Mais pour d’autres – ceux qui nous intéressent ici, en ruptures incessantes jusqu’à ce qu’ils se retrouvent à errer, seuls ou en bandes, dans les rues – force est de nous interroger. Ce qui a fait cadre pour les uns n’a constitué pour ceux-là qu’un règlement intérieur de plus, arbitraire et donc devant être transgressé.
Nous avons tous connu, en tant que soignants divers, des adolescents dont l’institution nous dit qu’ils sont intenables, et qui, dans le secret du face à face de nos entretiens, sont charmants, calmes, intelligents. Et pourtant un jour, nous apprenons qu’ils ont fugué, qu’ils ont été exclus, qu’ils ont fait une « bêtise » au-delà des limites effectivement supportables pour l’institution.
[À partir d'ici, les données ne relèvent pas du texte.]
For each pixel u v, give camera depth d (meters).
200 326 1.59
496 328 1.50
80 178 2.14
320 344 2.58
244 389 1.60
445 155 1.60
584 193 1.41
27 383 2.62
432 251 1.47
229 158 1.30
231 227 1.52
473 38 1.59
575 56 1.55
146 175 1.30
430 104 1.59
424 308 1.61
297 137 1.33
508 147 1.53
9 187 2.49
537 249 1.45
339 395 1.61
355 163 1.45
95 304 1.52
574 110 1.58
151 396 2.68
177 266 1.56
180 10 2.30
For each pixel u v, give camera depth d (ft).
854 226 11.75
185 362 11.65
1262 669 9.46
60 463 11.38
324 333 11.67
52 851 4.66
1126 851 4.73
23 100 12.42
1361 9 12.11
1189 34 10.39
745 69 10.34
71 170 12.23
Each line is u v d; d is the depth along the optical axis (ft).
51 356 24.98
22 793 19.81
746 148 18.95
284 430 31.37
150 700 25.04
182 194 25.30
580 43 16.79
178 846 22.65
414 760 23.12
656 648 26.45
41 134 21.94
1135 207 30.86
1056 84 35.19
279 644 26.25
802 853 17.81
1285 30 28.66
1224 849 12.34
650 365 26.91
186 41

Que s’est il passé ? Comment expliquer que la digue ait lâché – malgré le fil fragile, certes, du lien qui commençait à se tisser par le langage ? Une réflexion « en trop », l’absence d’un éducateur très investi, un désaccord sur la notion de respect, par exemple. Mon hypothèse est qu’alors le cadre n’a pu être (encore ?) investi par eux comme rempart suffisant, face au gouffre du vide qui risque de les anéantir à chaque moment. Mais l’explosion du passage à l’acte, de la fugue, est à décrypter, à chaque fois différemment : ce qui n’est pas facile… puisque l’adolescent n’est plus là, dans l’institution
Des quelques commentaires que j’ai pu recueillir, par des animateurs de « Points Jeunes » par exemple, recevant des jeunes en errance, ou même directement parfois, par certains jeunes errants, me reviennent en écho, à distance, des mots sur ces ruptures : à chaque fois différents selon l’histoire, ils reflètent souvent un cri contre ce qu’ils vivent comme l’anonymat de certains modes de réponses institutionnels, désincarnés et qui ne sont plus référés pour eux à ce qu’ils se sont fait comme idée de « la justice ».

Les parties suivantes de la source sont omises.